Fans questioned Cook’s decision not to retain the club’s most popular player of the generation and that in itself mean that he had to succeed in 2013-14.

In came names that have subsequently become synonymous with the club and Cook’s 4-2-3-1 style of play. Roberts, Morsy, Ryan, Evatt, Humphreys, Doyle to join top signings from the previous campaign, namely Cooper and O’Shea.

Spireites began Cook’s first full season in top gear, seven wins and a draw in eight, the football was outstanding and the team gelled straight away.

Seven without a win followed and many thought the bubble had burst. But a solid run was not far away and the team was top by Christmas and only rarely looked like not being there for the rest of the season.

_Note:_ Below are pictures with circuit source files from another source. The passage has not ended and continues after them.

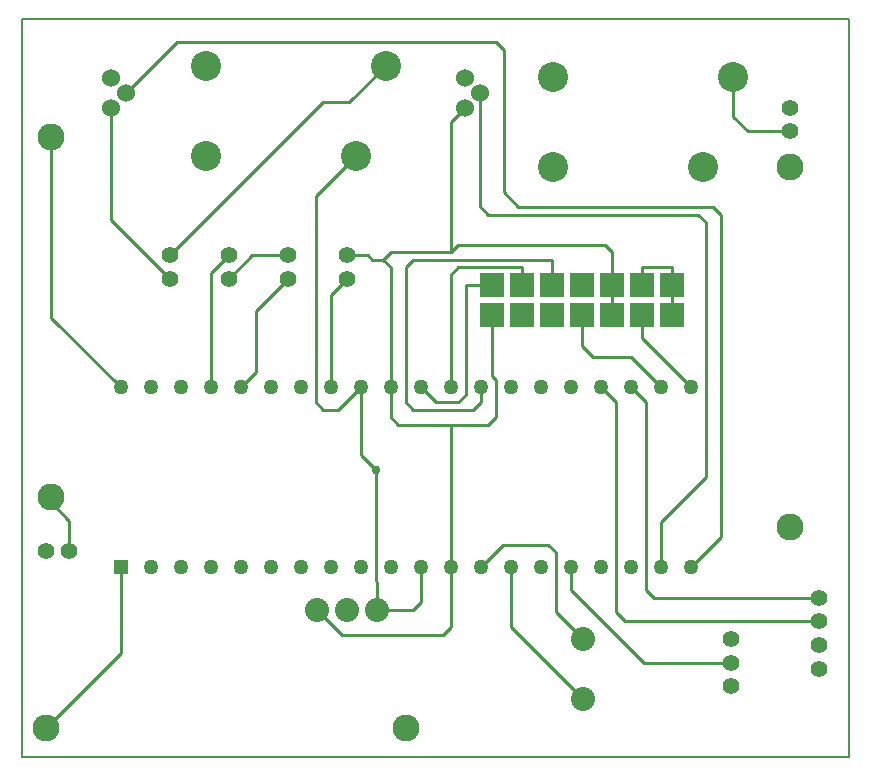
<source format=gbr>
G04 PROTEUS GERBER X2 FILE*
%TF.GenerationSoftware,Labcenter,Proteus,8.12-SP0-Build30713*%
%TF.CreationDate,2021-09-16T14:44:57+00:00*%
%TF.FileFunction,Copper,L2,Bot*%
%TF.FilePolarity,Positive*%
%TF.Part,Single*%
%TF.SameCoordinates,{034bc27d-0c73-46ba-bb4b-be9bc49d2133}*%
%FSLAX45Y45*%
%MOMM*%
G01*
%TA.AperFunction,Conductor*%
%ADD10C,0.254000*%
%TA.AperFunction,ViaPad*%
%ADD11C,0.762000*%
%TA.AperFunction,ComponentPad*%
%ADD12R,1.270000X1.270000*%
%ADD13C,1.270000*%
%TA.AperFunction,ComponentPad*%
%ADD14C,2.286000*%
%TA.AperFunction,ComponentPad*%
%ADD15C,2.540000*%
%TA.AperFunction,ComponentPad*%
%ADD16R,2.032000X2.032000*%
%TA.AperFunction,ComponentPad*%
%ADD17C,2.032000*%
%TA.AperFunction,WasherPad*%
%ADD18C,1.397000*%
%TA.AperFunction,ComponentPad*%
%ADD19C,1.524000*%
%TA.AperFunction,Profile*%
%ADD71C,0.203200*%
%TD.AperFunction*%
D10*
X+635000Y-889000D02*
X+825500Y-698500D01*
X+1206500Y-698500D01*
X+1270000Y-762000D01*
X+1270000Y-1270000D01*
X+1500000Y-1500000D01*
X+1500000Y-2008000D02*
X+889000Y-1397000D01*
X+889000Y-889000D01*
X-2413000Y-889000D02*
X-2413000Y-1615000D01*
X-3048000Y-2250000D01*
X+2774000Y+3262000D02*
X+2774000Y+2921000D01*
X+2895000Y+2800000D01*
X+3250000Y+2800000D01*
X-170000Y+3356000D02*
X-478000Y+3048000D01*
X-702000Y+3048000D01*
X-2000000Y+1750000D01*
X-3000000Y-298000D02*
X-3050000Y-298000D01*
X-2850000Y-498000D01*
X-2850000Y-750000D01*
X+2159000Y-889000D02*
X+2159000Y-508000D01*
X+2540000Y-127000D01*
X+2540000Y+2032000D01*
X+2476500Y+2095500D01*
X+698500Y+2095500D01*
X+627000Y+2167000D01*
X+627000Y+3123000D01*
X-635000Y+635000D02*
X-635000Y+1415000D01*
X-500000Y+1550000D01*
X-1397000Y+635000D02*
X-1270000Y+762000D01*
X-1270000Y+1280000D01*
X-1000000Y+1550000D01*
X-1651000Y+635000D02*
X-1651000Y+1599000D01*
X-1500000Y+1750000D01*
X-2000000Y+1550000D02*
X-2500000Y+2050000D01*
X-2500000Y+2996000D01*
X+1746000Y+1500000D02*
X+1746000Y+1778000D01*
X+1682500Y+1841500D01*
X+444500Y+1841500D01*
X+381000Y+1778000D01*
X+381000Y-889000D02*
X+381000Y-1397000D01*
X+317500Y-1460500D01*
X-543500Y-1460500D01*
X-754000Y-1250000D01*
X+381000Y+317500D02*
X+698500Y+317500D01*
X+762000Y+381000D01*
X+762000Y+698500D01*
X+730000Y+730500D01*
X+730000Y+1246000D01*
X+381000Y+1778000D02*
X+381000Y+2877000D01*
X+500000Y+2996000D01*
X-127000Y+635000D02*
X-127000Y+381000D01*
X-63500Y+317500D01*
X+381000Y+317500D01*
X-1500000Y+1550000D02*
X-1300000Y+1750000D01*
X-1000000Y+1750000D01*
X-190500Y+1714500D02*
X-127000Y+1778000D01*
X+381000Y+1778000D01*
X-500000Y+1750000D02*
X-317500Y+1750000D01*
X-282000Y+1714500D01*
X-190500Y+1714500D01*
X+381000Y-889000D02*
X+381000Y+317500D01*
X-127000Y+635000D02*
X-127000Y+1651000D01*
X-190500Y+1714500D01*
X+2254000Y+1500000D02*
X+2254000Y+1651000D01*
X+2000000Y+1651000D01*
X+2000000Y+1500000D01*
X+2254000Y+1500000D02*
X+2254000Y+1246000D01*
X+1746000Y+1500000D02*
X+1746000Y+1246000D01*
X+1397000Y-889000D02*
X+1397000Y-1079500D01*
X+2017500Y-1700000D01*
X+2750000Y-1700000D01*
X+1905000Y+635000D02*
X+2032000Y+508000D01*
X+2032000Y-1079500D01*
X+2102500Y-1150000D01*
X+3500000Y-1150000D01*
X+1651000Y+635000D02*
X+1778000Y+508000D01*
X+1778000Y-1270000D01*
X+1858000Y-1350000D01*
X+3500000Y-1350000D01*
X+635000Y+635000D02*
X+635000Y+508000D01*
X+571500Y+444500D01*
X+63500Y+444500D01*
X+0Y+508000D01*
X+0Y+1651000D01*
X+63500Y+1714500D01*
X+1238000Y+1714500D01*
X+1238000Y+1500000D01*
X+381000Y+635000D02*
X+381000Y+1587500D01*
X+444500Y+1651000D01*
X+984000Y+1651000D01*
X+984000Y+1500000D01*
X+127000Y+635000D02*
X+254000Y+508000D01*
X+444500Y+508000D01*
X+508000Y+571500D01*
X+508000Y+1500000D01*
X+730000Y+1500000D01*
X+2413000Y+635000D02*
X+2000000Y+1048000D01*
X+2000000Y+1246000D01*
X+2159000Y+635000D02*
X+1905000Y+889000D01*
X+1587500Y+889000D01*
X+1492000Y+984500D01*
X+1492000Y+1246000D01*
X-2413000Y+635000D02*
X-3000000Y+1222000D01*
X-3000000Y+2750000D01*
X+2413000Y-889000D02*
X+2667000Y-635000D01*
X+2667000Y+2095500D01*
X+2603500Y+2159000D01*
X+952500Y+2159000D01*
X+828205Y+2283295D01*
X+828205Y+3492500D01*
X+764705Y+3556000D01*
X-1940000Y+3556000D01*
X-2373000Y+3123000D01*
X-246000Y-1250000D02*
X+63500Y-1250000D01*
X+127000Y-1186500D01*
X+127000Y-889000D01*
X-381000Y+635000D02*
X-381000Y+63500D01*
X-254000Y-63500D01*
X-381000Y+635000D02*
X-571500Y+444500D01*
X-698500Y+444500D01*
X-762000Y+508000D01*
X-762000Y+2256000D01*
X-424000Y+2594000D01*
X-246000Y-1250000D02*
X-246000Y-1016000D01*
X-254000Y-1008000D01*
X-254000Y-63500D01*
D11*
X-254000Y-63500D03*
D12*
X-2413000Y-889000D03*
D13*
X-2159000Y-889000D03*
X-1905000Y-889000D03*
X-1651000Y-889000D03*
X-1397000Y-889000D03*
X-1143000Y-889000D03*
X-889000Y-889000D03*
X-635000Y-889000D03*
X-381000Y-889000D03*
X-127000Y-889000D03*
X+127000Y-889000D03*
X+381000Y-889000D03*
X+635000Y-889000D03*
X+889000Y-889000D03*
X+1143000Y-889000D03*
X+1397000Y-889000D03*
X+1651000Y-889000D03*
X+1905000Y-889000D03*
X+2159000Y-889000D03*
X+2413000Y-889000D03*
X+2413000Y+635000D03*
X+2159000Y+635000D03*
X+1905000Y+635000D03*
X+1651000Y+635000D03*
X+1397000Y+635000D03*
X+1143000Y+635000D03*
X+889000Y+635000D03*
X+635000Y+635000D03*
X+381000Y+635000D03*
X+127000Y+635000D03*
X-127000Y+635000D03*
X-381000Y+635000D03*
X-635000Y+635000D03*
X-889000Y+635000D03*
X-1143000Y+635000D03*
X-1397000Y+635000D03*
X-1651000Y+635000D03*
X-1905000Y+635000D03*
X-2159000Y+635000D03*
X-2413000Y+635000D03*
D14*
X+0Y-2250000D03*
X-3048000Y-2250000D03*
D15*
X-1694000Y+2594000D03*
X-1694000Y+3356000D03*
X-170000Y+3356000D03*
X-424000Y+2594000D03*
X+1250000Y+2500000D03*
X+1250000Y+3262000D03*
X+2774000Y+3262000D03*
X+2520000Y+2500000D03*
D14*
X+3250000Y-548000D03*
X+3250000Y+2500000D03*
D16*
X+730000Y+1246000D03*
X+984000Y+1246000D03*
X+1238000Y+1246000D03*
X+1492000Y+1246000D03*
X+1746000Y+1246000D03*
X+2000000Y+1246000D03*
X+2254000Y+1246000D03*
X+2254000Y+1500000D03*
X+2000000Y+1500000D03*
X+1746000Y+1500000D03*
X+1492000Y+1500000D03*
X+1238000Y+1500000D03*
X+984000Y+1500000D03*
X+730000Y+1500000D03*
D14*
X-3000000Y+2750000D03*
X-3000000Y-298000D03*
D17*
X+1500000Y-1500000D03*
X+1500000Y-2008000D03*
X-246000Y-1250000D03*
X-500000Y-1250000D03*
X-754000Y-1250000D03*
D18*
X+3500000Y-1150000D03*
X+3500000Y-1350000D03*
X+3500000Y-1550000D03*
X+3500000Y-1750000D03*
D19*
X-2500000Y+3250000D03*
X-2373000Y+3123000D03*
X-2500000Y+2996000D03*
X+500000Y+3250000D03*
X+627000Y+3123000D03*
X+500000Y+2996000D03*
D18*
X+2750000Y-1900000D03*
X+2750000Y-1700000D03*
X+2750000Y-1500000D03*
X-500000Y+1750000D03*
X-500000Y+1550000D03*
X+3250000Y+2800000D03*
X+3250000Y+3000000D03*
X-1500000Y+1750000D03*
X-1500000Y+1550000D03*
X-2850000Y-750000D03*
X-3050000Y-750000D03*
X-1000000Y+1750000D03*
X-1000000Y+1550000D03*
X-2000000Y+1750000D03*
X-2000000Y+1550000D03*
D71*
X-3250000Y-2500000D02*
X+3750000Y-2500000D01*
X+3750000Y+3750000D01*
X-3250000Y+3750000D01*
X-3250000Y-2500000D01*
M02*

</source>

The Spireites had everyone agreeing they played the best football in League Two, a title-clincher against rivals Fleetwood Town confirming that view.

Throw in a trip to Wembley in the JPT, losing to Peterborough despite being the better side on the day, and the season had been one of incredible success and incredible entertainment.

Cook had won over every doubter and underwhelmed fan. But the hard work was only just beginning.

John Sheridan won the basement title in style in 2010-11, but a lack of summer shopping saw the team go straight back down which ultimately led to Cook’s appointment that Autumn.

Word was that Cook’s budget was virtually unchanged; out went Richards, Smith and Togwell with only Dan Jones and Romy Boco coming in. The omens were not good.

Armand Gnanduillet, an opinion splitter and a gamble signing from French amateur football in January 2013, was set to start as Cook’s lone striker for the season’s opener at Leyton Orient, the previous season’s play-off final penalty shoot-out losers. The big striker turned an ankle the day before the game so Doyle got the shirt and scored in a 2-1 win. He then began scoring for fun.

Early season form was good, early season entertainment was top-drawer and Spireites followers were enjoying the ride, few thinking that the season would be much more than an enjoyable mid-table adventure with avoiding the drop remaining the target.

But Doyle kept scoring, back to back hat-tricks against Preston and Scunthorpe, and the team hewn in League Two showed it could more than compete in the higher sphere, though by mid-November the team sat in 14th spot despite the exceptional football on show.

By the end of January they’d nipped into the FA Cup fourth round and the top five of the table.

Then Doyle, with 25 goals under his belt, was sold to Cardiff and Caolan Lavery was borrowed from the Owls as his replacement. A freak Lavery goal nicked a win at Notts County before four straight defeats saw a drop to tenth and the accusations of lack of ambition in under-selling the club’s prize asset.

But then Cook’s resilience shone through, seven wins in nine to set up a play-off challenge with virtually the same side he had led a season earlier in a division lower. Play-off success proved to be elusive with suggestions of Portsmouth wanting Cook coming to the fore and those rumours proved to be true.

He leaves a huge gap, his huge personality will be severely missed and the football he oversaw has not been witnessed since the days of Arthur Cox and Frank Barlow in 1979 through to 1981.

Cook can be easily compared with the most successful of Chesterfield’s modern managers such as Jimmy McGuigan and John Duncan and that means that Saunders has a massive task to convince the supporters that he is the right man as some of Cook’s prize assets look set to depart.

Many thought Cook’s appointment wasn’t the right one but he quickly won the doubters over; Saunders will be hoping to make a similar impact, but it will not be easy.